Corresponding author: Muhammad Hanafiah

E-mail: hanafi_2015@unsyiah.ac.id

Citation: Hanafiah M, Helmi TZ, Sutriana A, Priyowidodo D, Fihiruddin F (2020) Cloning and expression of Toxoplasma gondii GRA-4 recombinant protein as a toxoplasmosis diagnostic kit candidate, Veterinary World, 13(10): 2085-2091.
Abstract

Aim: The objective of this study was to produce recombinant protein GRA-4 (rGRA-4) of a local Toxoplasma gondii isolate as a candidate for a toxoplasmosis diagnosis kit in Escherichia coli BL21 (DE3) competent cells using pET SUMO plasmid.

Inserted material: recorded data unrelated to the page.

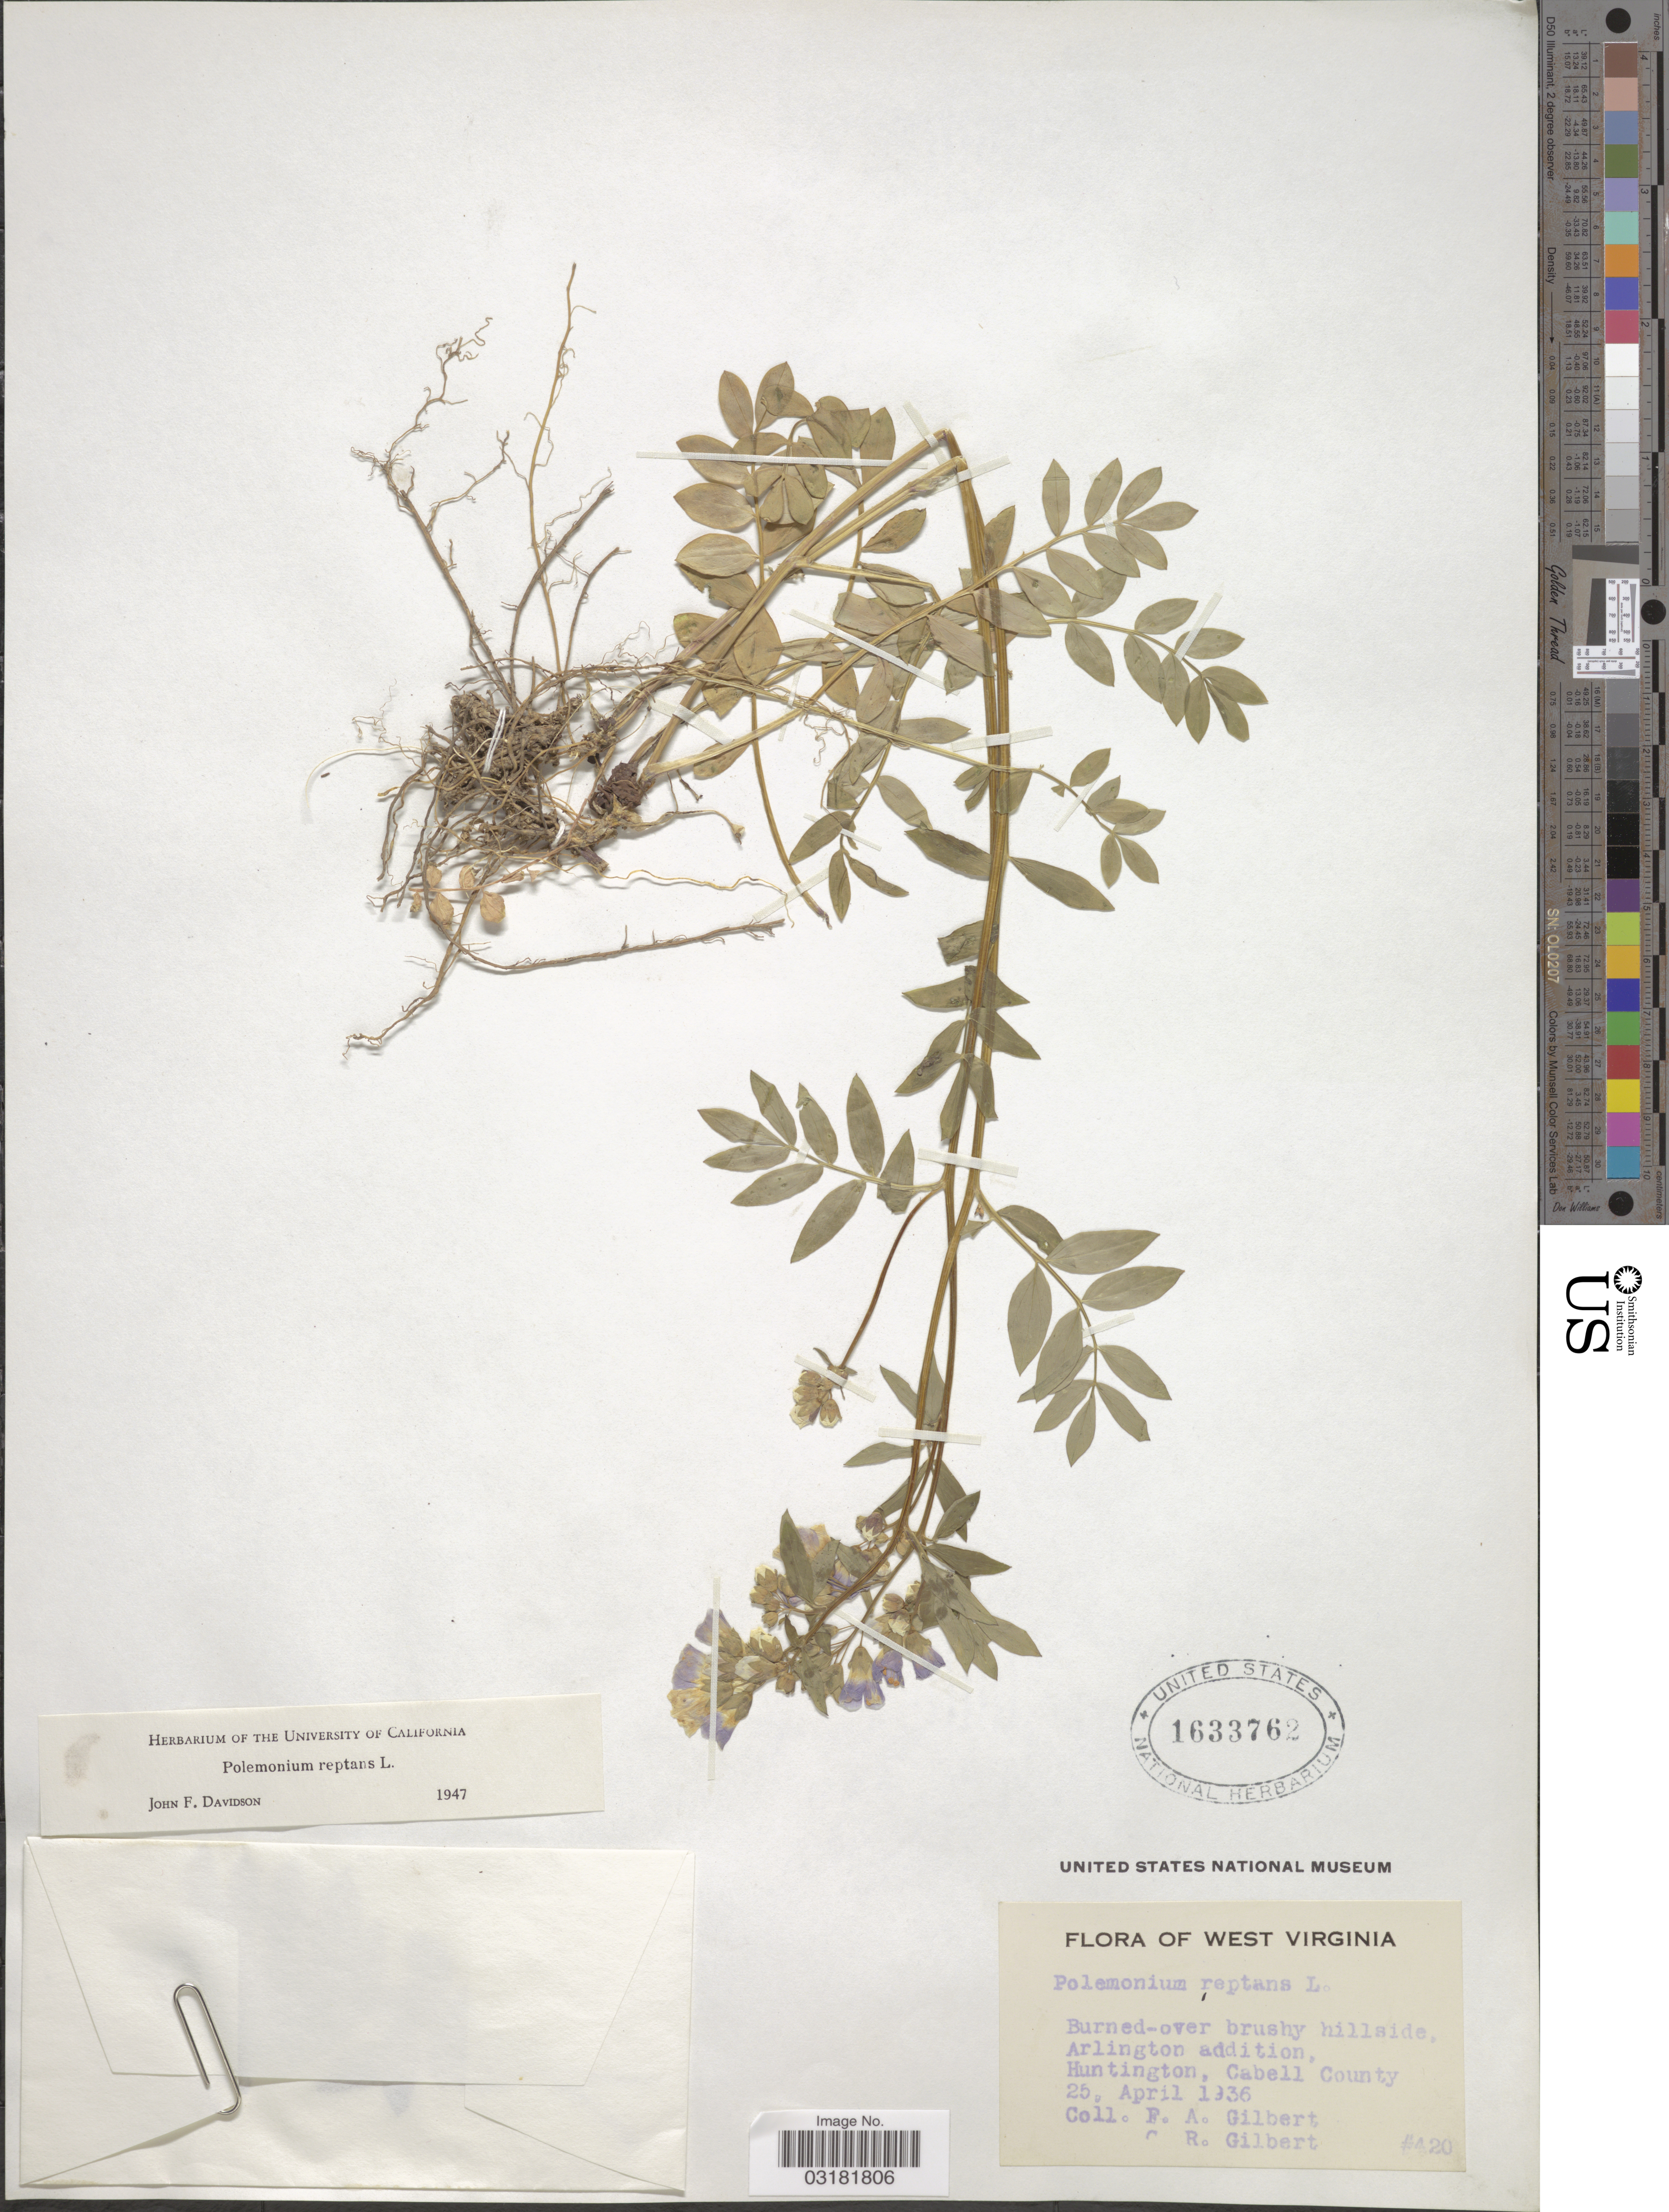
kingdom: Plantae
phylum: Tracheophyta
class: Magnoliopsida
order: Ericales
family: Polemoniaceae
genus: Polemonium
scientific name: Polemonium reptans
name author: L.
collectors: F. A. Gilbert & C. Gilbert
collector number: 420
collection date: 1936-04-25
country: United States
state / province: West Virginia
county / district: Cabell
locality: Arlington addition, Huntington, Cabell County.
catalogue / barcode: US 1633762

Materials and Methods: Samples used were stock T. gondii tachyzoites DNA from the Parasitology Laboratory, Faculty of Veterinary Medicine, Gadjah Mada University, Yogyakarta. Amplified GRA-4 polymerase chain reaction product of T. gondii tachyzoite DNA was cloned in the pET-SUMO TAR cloning vector. The GRA-4 gene from T. gondii local isolate was sequenced, followed by plasmid transformation, recombinant plasmid DNA isolation, and recombinant protein expression in DE3 competent cells.

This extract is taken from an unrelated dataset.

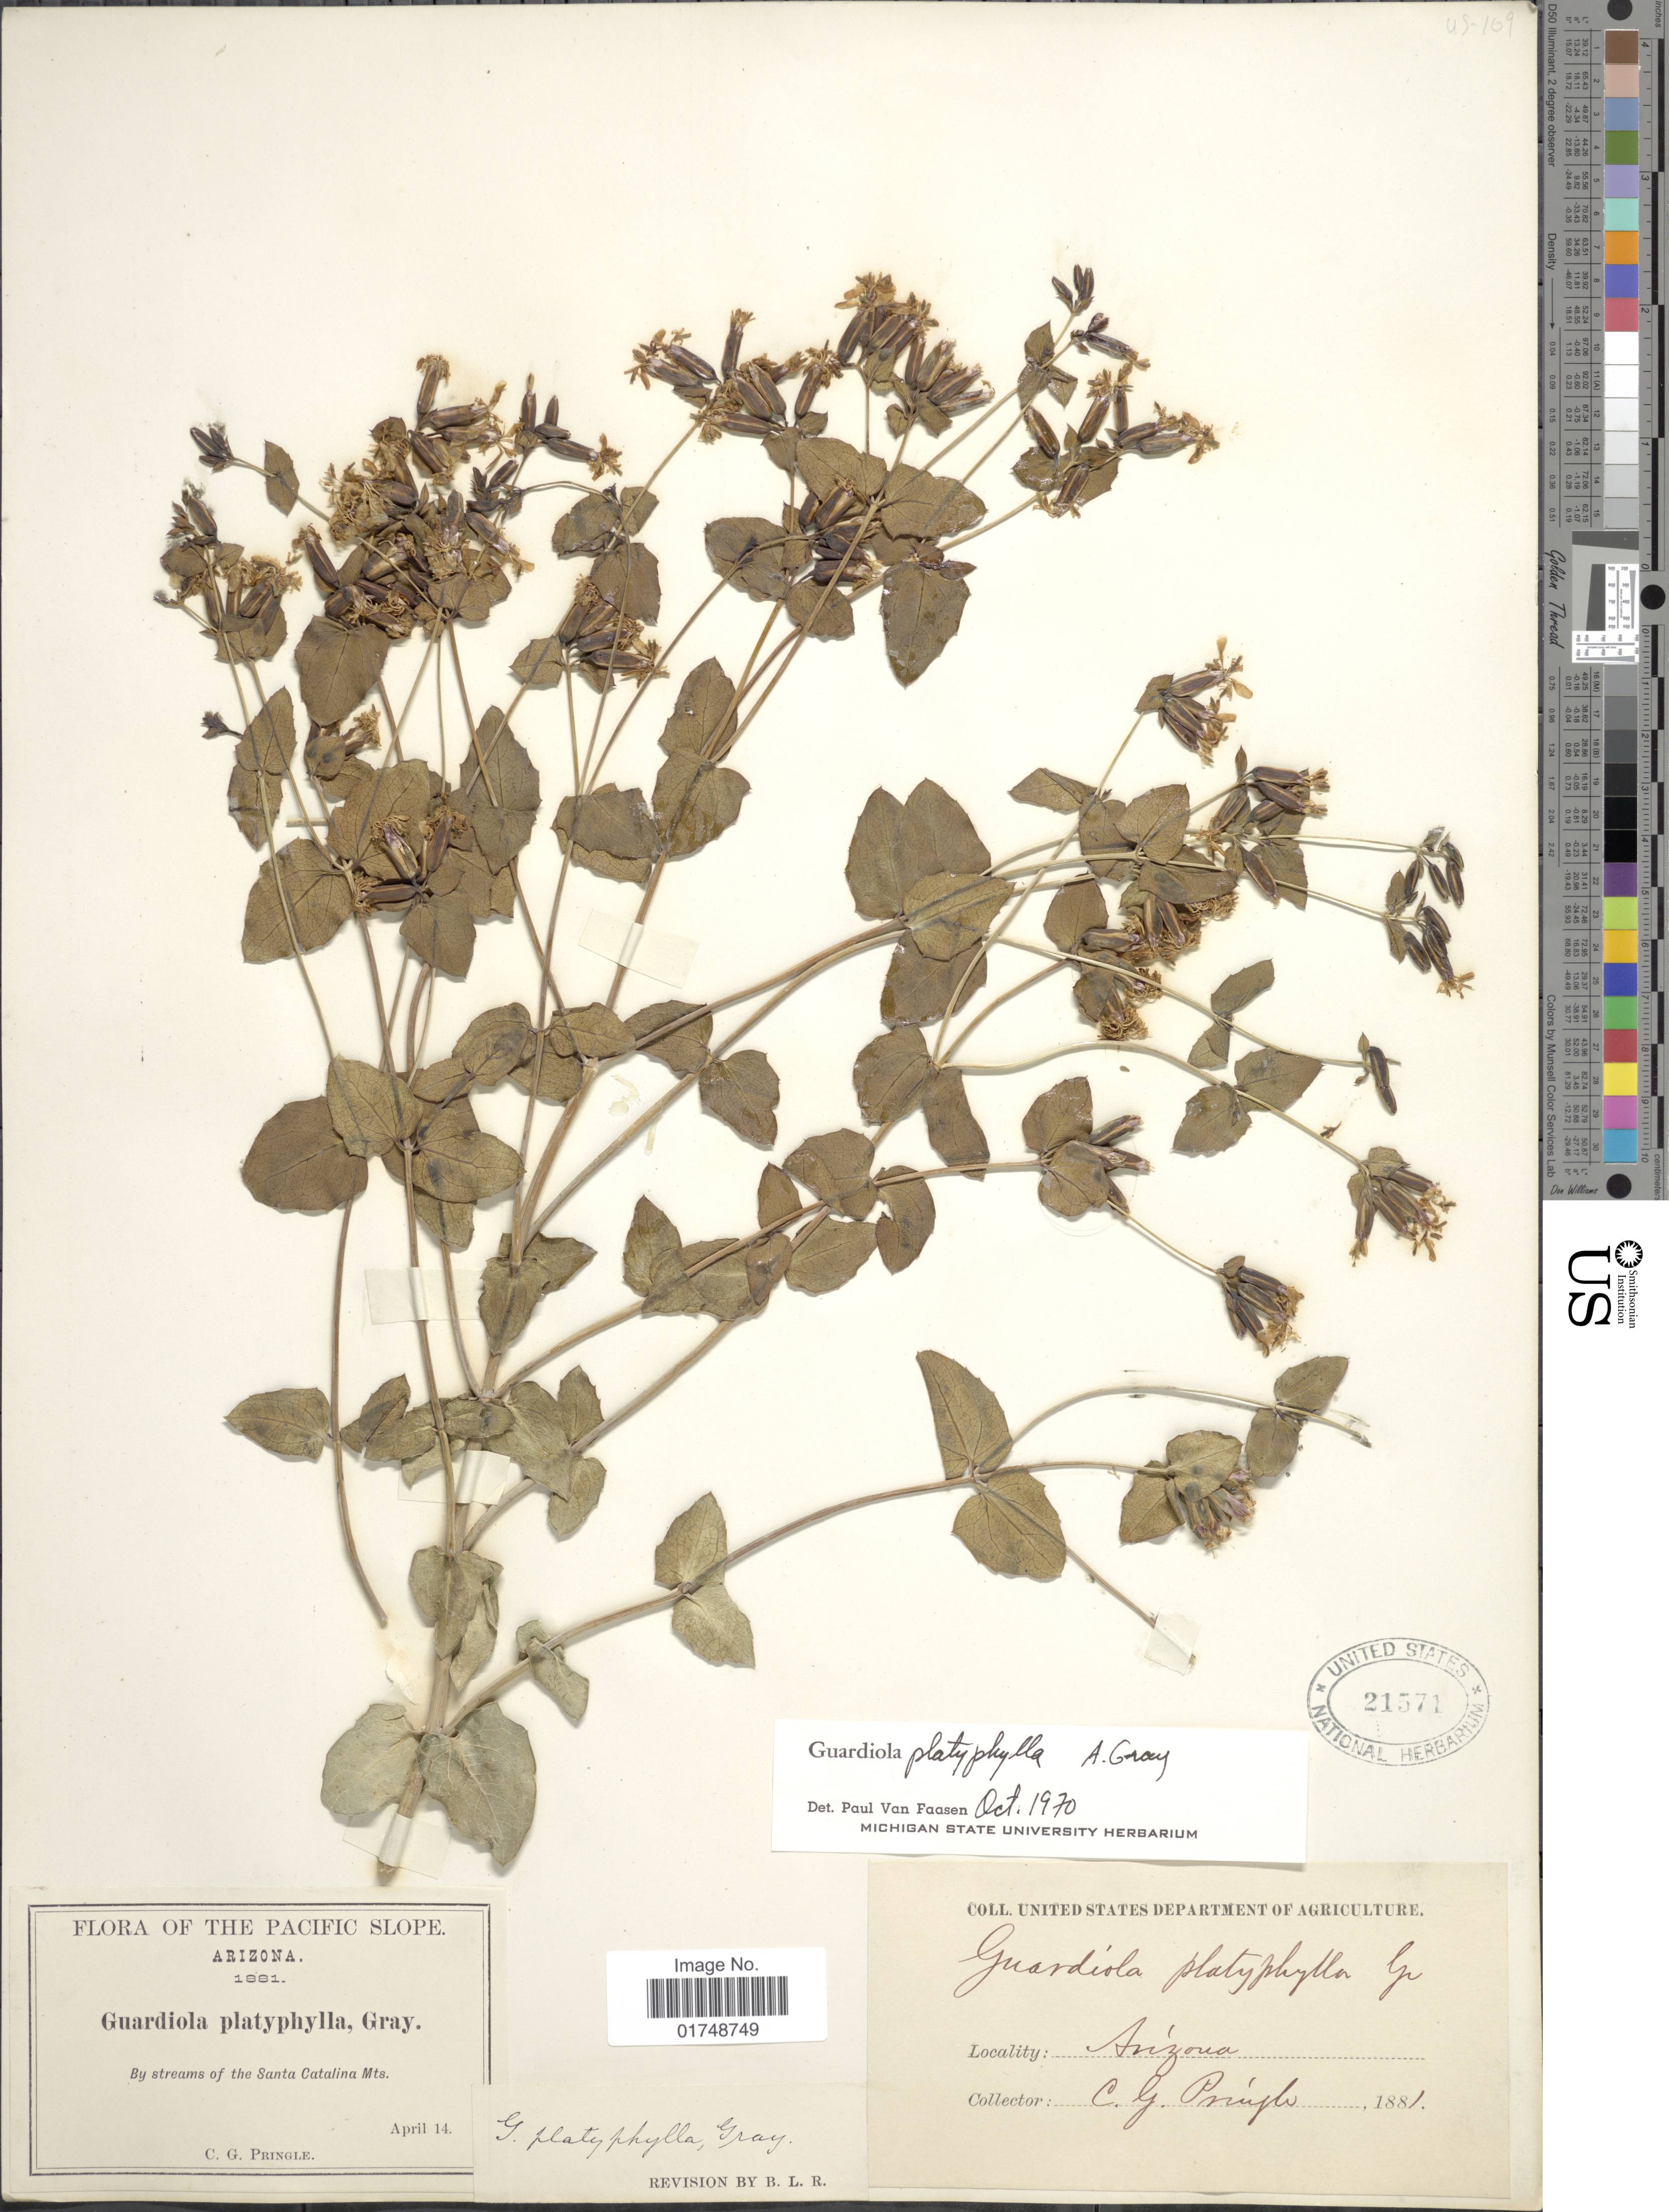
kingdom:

Results: The amplification product of GRA-4 T. gondii gene was 1036 bp, with 48 kDa molecular weight after expression in DE3 competent cells. An alignment of the amino acid sequence of GRA-4 from the local isolate which was cloned with GRA-4 was obtained from NCBI database and showed 99.61% homology to the predicted GRA-4 from the T. gondii Izatnagar isolate. Amino acid sequence of the predicted GRA-4 protein from local isolate was different at positions 19 and 304.

Conclusion: This research cloned rGRA-4 in pET SUMO plasmid.

Keywords: cloning, expression, GRA-4, pET-SUMO, plasmid, recombinant.